MicroVision Announces Closing Of Public Offering Of Common Stock And Warrants

MicroVision, Inc. (Nasdaq:MVIS), a leader in innovative ultra-miniature laser display technology, today announced the closing of its public offering of 4.2 million shares of its common stock and warrants to purchase 2.1 million shares of its common stock at a price to the public of $2.50 per share and accompanying warrant. MicroVision received net proceeds, after deducting the underwriting discount and estimated offering expenses, of approximately $9.7 million from the offering. Oppenheimer & Co. Inc. acted as underwriter for the offering. MicroVision intends to use the net proceeds of the offering for general corporate purposes.

The securities described above were offered by MicroVision pursuant to its registration statement on Form S-3 that was previously filed and declared effective by the Securities and Exchange Commission (SEC). This press release does not constitute an offer to sell or a solicitation of an offer to buy the securities in the offering. The offering may be made only by means of the prospectus supplement and the prospectus relating to the proposed offering, copies of which may be obtained, when available, from Oppenheimer & Co. Inc., Attention: Syndicate Prospectus Department, 85 Broad Street, New York, NY, 10004, by telephone at 212-667-8563, or via email at EquityProspectus@opco.com.

About MicroVision

MicroVision provides the PicoP® display technology platform designed to enable next-generation display capabilities for consumer devices and vehicle displays. The company's PicoP display technology uses highly efficient laser light sources which can create vivid images with high contrast and brightness.

For more information, visit us on:

Website: www.microvision.com

Blog: www.microvision.com/displayground

Twitter: www.twitter.com/microvision

Facebook: www.facebook.com/MicrovisionInc

YouTube: www.youtube.com/mvisvideo

Forward-looking Statements

Certain statements contained in this release, including those relating to closing of the offering, and those statements using words such as “designed to” and “intends” are forward-looking statements that involve a number of risks and uncertainties that could cause actual results to differ materially from those in the forward-looking statements.

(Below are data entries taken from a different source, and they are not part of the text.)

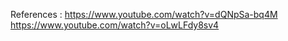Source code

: References : 
https://www.youtube.com/watch?v=dQNpSa-bq4M
https://www.youtube.com/watch?v=oLwLFdy8sv4
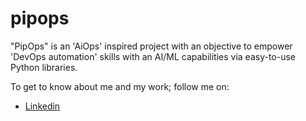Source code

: # pipops
"PipOps" is an 'AiOps' inspired project with an objective to empower 'DevOps automation' skills with an AI/ML capabilities via easy-to-use Python libraries.

To get to know about me and my work; follow me on:
- [Linkedin](https://www.linkedin.com/in/vishal-raj-01baa2197/)

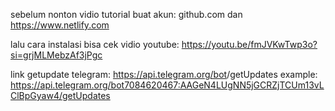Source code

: sebelum nonton vidio tutorial buat akun:
github.com 
dan 
https://www.netlify.com

lalu cara instalasi bisa cek vidio youtube:
https://youtu.be/fmJVKwTwp3o?si=grjMLMebzAf3jPgc


link getupdate telegram:
https://api.telegram.org/bot<replace with bot token>/getUpdates
example: https://api.telegram.org/bot7084620467:AAGeN4LUgNN5jGCRZjTCUm13vLClBpGyaw4/getUpdates
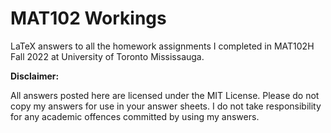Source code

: # MAT102 Workings

LaTeX answers to all the homework assignments I completed in MAT102H Fall 2022 at
University of Toronto Mississauga.

**Disclaimer:**

All answers posted here are licensed under the MIT License. Please do not copy
my answers for use in your answer sheets. I do not take responsibility for any
academic offences committed by using my answers.
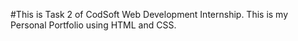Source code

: #This is Task 2 of CodSoft Web Development Internship. This is my Personal Portfolio using HTML and CSS.
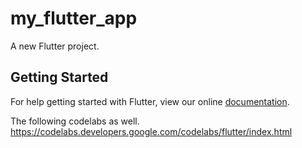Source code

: # my_flutter_app

A new Flutter project.

## Getting Started

For help getting started with Flutter, view our online
[documentation](http://flutter.io/).

The following codelabs as well.
https://codelabs.developers.google.com/codelabs/flutter/index.html

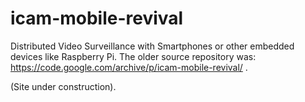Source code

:# icam-mobile-revival
Distributed Video Surveillance with Smartphones or other embedded devices like Raspberry Pi.
The older source repository was: https://code.google.com/archive/p/icam-mobile-revival/ .

(Site under construction).

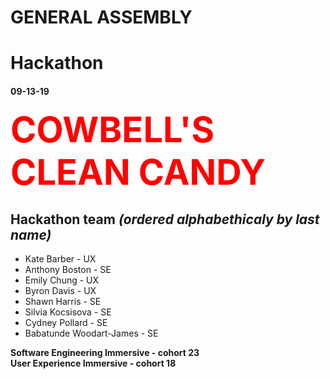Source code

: # GENERAL ASSEMBLY
# Hackathon 
#### 09-13-19

<span style="color:red; font-size: 4em;">**COWBELL'S CLEAN CANDY**</span>

## Hackathon team *(ordered alphabethicaly by last name)*

<ul>
<li>Kate Barber - UX</li>
<li>Anthony Boston - SE</li>
<li>Emily Chung - UX</li>
<li>Byron Davis - UX</li>
<li>Shawn Harris - SE</li>
<li>Silvia Kocsisova - SE</li>
<li>Cydney Pollard - SE</li>
<li>Babatunde Woodart-James - SE</li>
</ul>

**Software  Engineering Immersive - cohort 23**
<br>
**User Experience Immersive - cohort 18**

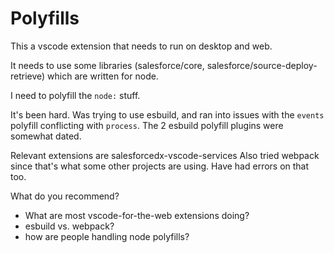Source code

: # Polyfills

This a vscode extension that needs to run on desktop and web.

It needs to use some libraries (salesforce/core, salesforce/source-deploy-retrieve) which are written for node.

I need to polyfill the `node:` stuff.

It's been hard. Was trying to use esbuild, and ran into issues with the `events` polyfill conflicting with `process`. The 2 esbuild polyfill plugins were somewhat dated.

Relevant extensions are salesforcedx-vscode-services
Also tried webpack since that's what some other projects are using. Have had errors on that too.

What do you recommend?

- What are most vscode-for-the-web extensions doing?
- esbuild vs. webpack?
- how are people handling node polyfills?
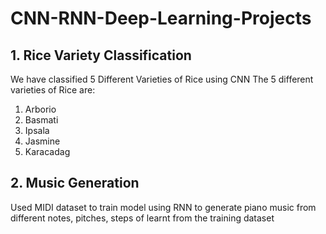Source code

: # CNN-RNN-Deep-Learning-Projects

## 1. Rice Variety Classification

We have classified 5 Different Varieties of Rice using CNN
The 5 different varieties of Rice are:
1. Arborio
2. Basmati
3. Ipsala
4. Jasmine
5. Karacadag


## 2. Music Generation

Used MIDI dataset to train model using RNN to generate piano music from different notes, pitches, steps of learnt from the training dataset
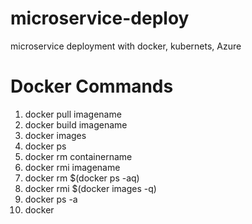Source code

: # microservice-deploy
microservice deployment with docker, kubernets, Azure 
# Docker Commands
1. docker pull imagename
2. docker build imagename
3. docker images
4. docker ps
5. docker rm containername
6. docker rmi imagename
7. docker rm $(docker ps -aq)
8. docker rmi $(docker images -q)
9. docker ps -a
10. docker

These risks and uncertainties include, but are not limited to: capital market risks; our ability to raise additional capital when needed; our, or our customers', failure to perform under open purchase orders; our financial and technical resources relative to those of our competitors; our ability to keep up with rapid technological change; government regulation of our technologies; our ability to enforce our intellectual property rights and protect our proprietary technologies; the ability to obtain additional contract awards; the timing of commercial product launches and delays in product development; the ability to achieve key technical milestones in key products; dependence on third parties to develop, manufacture, sell and market our products; potential product liability claims; and other risk factors identified from time to time in the company's SEC reports, including our Annual Report on Form 10-K and Quarterly Report on Form 10-Q filed with the SEC. Except as expressly required by federal securities laws, we undertake no obligation to publicly update or revise any forward-looking statements, whether as a result of new information, future events, changes in circumstances or any other reason.